The University of Ghana has always been visionary in environmental thinking. In 1990, the then Vice-Chancellor, Prof Akilakpa Sawyer was one of the original 22 signatories of the Talloires Declaration, a declaration for sustainability among like-minded Universities. In 2013, the University became part of the Global Universities Partnership on Environment and Sustainability (GUPES). The current strategic plan of the University (2014 -2024) is aimed towards the vision of “becoming a world-class research-intensive university” within the decade. The University Strategic Plan seeks to deliver the vision through nine strategic priorities. The Sustainable Development Goals (SDGs), otherwise known as the Global Goals, are a universal call to action to end poverty, protect the planet and ensure that all people enjoy peace and prosperity. Building on the Millennium Development Goals, the SDGs have 17 pillars, 169 targets and 230 indicators and some more indicators are still being developed.

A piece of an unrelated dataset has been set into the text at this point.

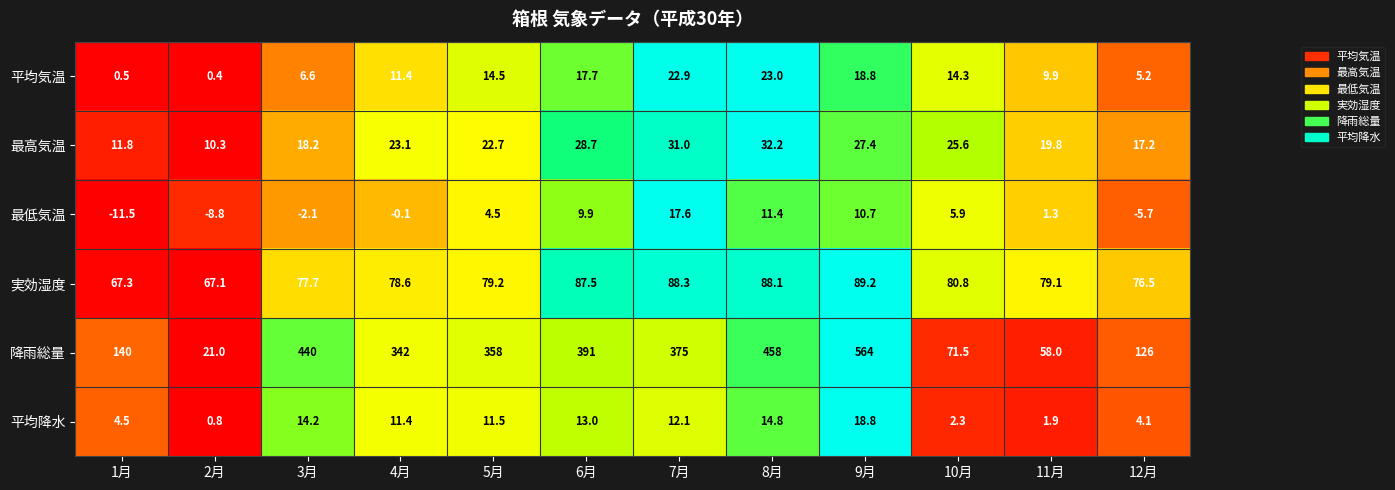

What is the difference between the highest and lowest values at 10月?

78.5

Jeffery Sachs notes that ‘universities need to play a role as active solutions networks … helping society to find technical solutions to achieve these goals’. Universities can use SDG related criteria such as – impact, paradigm shift, sustainable development, needs of the recipient, ownership, efficiency and effectiveness as a key framework against which project proposals and research directions are assessed. Universities can also incorporate SDG case studies, learning material, examples and concepts into its courses and programmes, in such a way that teaching philosophies, learning outcomes and attitudes acquired can contribute to the next generation of policymakers and scholars leading to the ‘future we want’. This, in the long run, may be the most important contribution of Universities to the Global Goals as it is attitudes and behaviours which control the use of technology and adoption of solutions. At the institutional and operational levels, Universities can integrate SDGs consistently in new social and environmental policies, as well as review existing policies and operational guidelines to encompass the basic philosophy of the SDGs, which can be encapsulated in the phrase ‘leave no one behind’.

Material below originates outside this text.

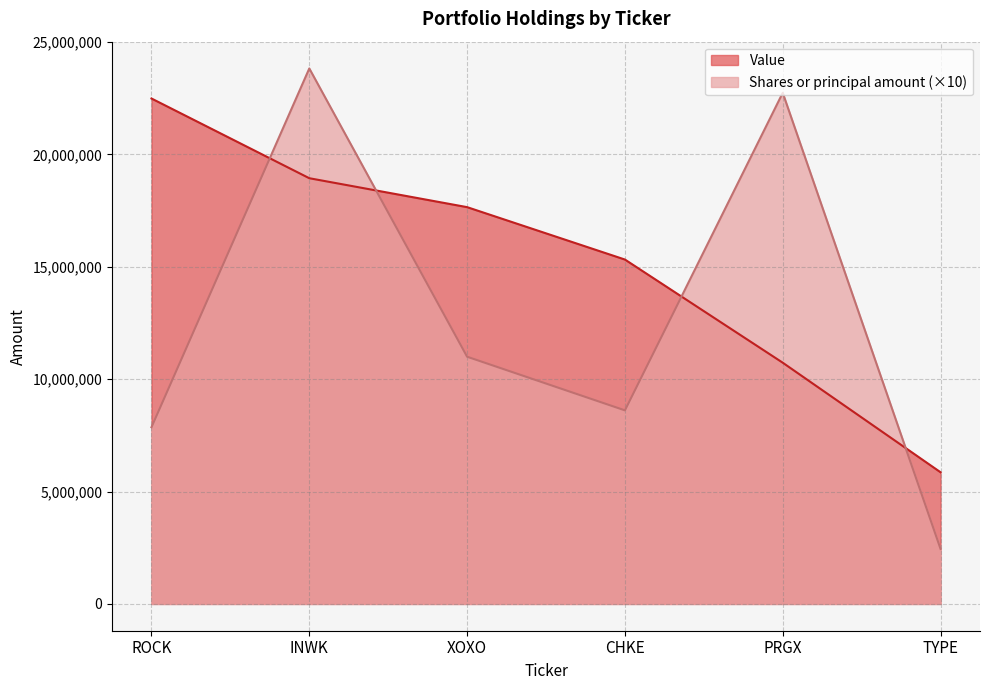

What is the difference between the maximum and minimum values in the Shares or principal amount series?

21373330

Using standard methods of rapid assessment of SDG mainstreaming, which involved mapping the alignment of the existing priorities of the University with the individual Goals and Targets of the SDGs, the alignment of University Academic Research units and the SDGs and an assessment of the SDGs being targeted by research units have been used to present the synergies, congruence and interlinkages between the actions and key performance indicators of the current University of Ghana Strategic Plan and the targets, actions and indicators of the Sustainable Development Goals. The purpose of this analysis is twofold, to establish how the University can mainstream the SDGs into its operations where there are gaps, but also to contribute to the global discourse on the SDGs from a ‘southern’ perspective in terms of approaches and relevance of the SDGs to an academic setting.